CEAT to save the country Rs. 11 b in foreign exchange via import substitution

Tuesday, 18 August 2020 00:52 -     - {{hitsCtrl.values.hits}}

 

  • Increasing car radial tyre capacity by 45% within next few weeks; new machinery being installed
  • Currently produces 2 m tyres per annum 
  • Says it has capacity to supply 100% of Sri Lanka’s truck and bus tyre requirements

CEAT Kelani Holdings yesterday announced that in response to the Government’s policies to develop domestic industry, it has stepped up capacity utilisation across all its manufacturing plants to supply the full domestic requirement of truck and bus tyres, thereby helping to conserve much-needed foreign currency for the country.

Rising to the challenge of the temporary import restrictions in place, the company which already manufactures the majority of Sri Lanka’s tyre requirements said it could supply 100% of the passenger bus and goods transport sectors’ tyre needs through domestic production. 

This would represent a saving of Rs. 11 billion a year in foreign exchange through import substitution, the company said.

“The role of local industry is primarily to supply domestic needs and export surplus production, which CEAT Kelani Holdings has done very successfully for many years,” the company’s Managing Director Ravi Dadlani said.
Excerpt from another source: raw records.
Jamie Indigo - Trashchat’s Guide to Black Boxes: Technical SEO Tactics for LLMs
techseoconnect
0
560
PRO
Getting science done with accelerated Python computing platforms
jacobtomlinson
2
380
“We have periodically invested in expanding capacity and product range and now export to 16 countries. However, although we can supply 100% of the truck and bus tyre requirement with current production, we also have the option if the need arises, to shift some of our export volumes of markets that have not yet opened up to cater to the domestic market and support the Government’s effort to reduce foreign exchange outflows.”

Elaborating on the company’s capacity to meet additional domestic demand created by the restriction of imports, Dadlani disclosed that CEAT Kelani could currently produce two million tyres annually in many categories with an imminent addition within next few of weeks of a further 200,000 car and van radial tyres since new machinery is being installed pending the arrival of foreign technologists to commission the new capacity.

“It is also our opinion that in many applications it is cost-beneficial and a viable alternative to replace imported 10.00 R20 radial truck and bus tyres with locally produced 10.00-20 heavy duty 18 PR bias-ply tyres,” Dadlani said, pointing out that with its ability to be re-treaded multiple times in a lifespan due to its robust heavy duty nylon construction, users can enjoy a lower cost per km from CEAT truck and bus tyres. 

He said this alternative, in addition to saving much-needed foreign exchange to the country, would also support the local tyre re-treading industry which currently is in need of more good quality nylon tyre casings for its growth.

Truck bus tyres that fit 20-inch rims are among those that have been categorised as restricted for import at present, along with car radial tyres that fit rims of 12, 13 and 14 inches.

CEAT Kelani has also announced that it has kept the prices of its tyres unchanged since December 2019 to support customers and the economy.

In July the company launched ‘Ceat Lyfmax’ – a heavy-duty 10.00 R-20 size bias-ply tyre for trucks, engineered and built specifically for users who consider heavy load-carrying capability with higher mileage a priority. Each tyre weighs a solid 52kgs (115 pounds) and has been extensively tested and benchmarked against two of the top imported brands attributed with load-carrying credentials in the local market.

CEAT Kelani Holdings is considered one of the most successful India-Sri Lanka joint ventures in the manufacturing sector. The joint venture’s cumulative investment in Sri Lanka to date totals Rs. 8 billion, inclusive of Rs. 3 billion committed in January 2018 for expansion of volumes, technology upgrades and new product development.

The company’s manufacturing operations in Sri Lanka encompass pneumatic tyres in the radial (passenger cars, vans and SUVs), commercial (bias-ply and radial), motorcycle, three-wheeler and agricultural vehicle segments.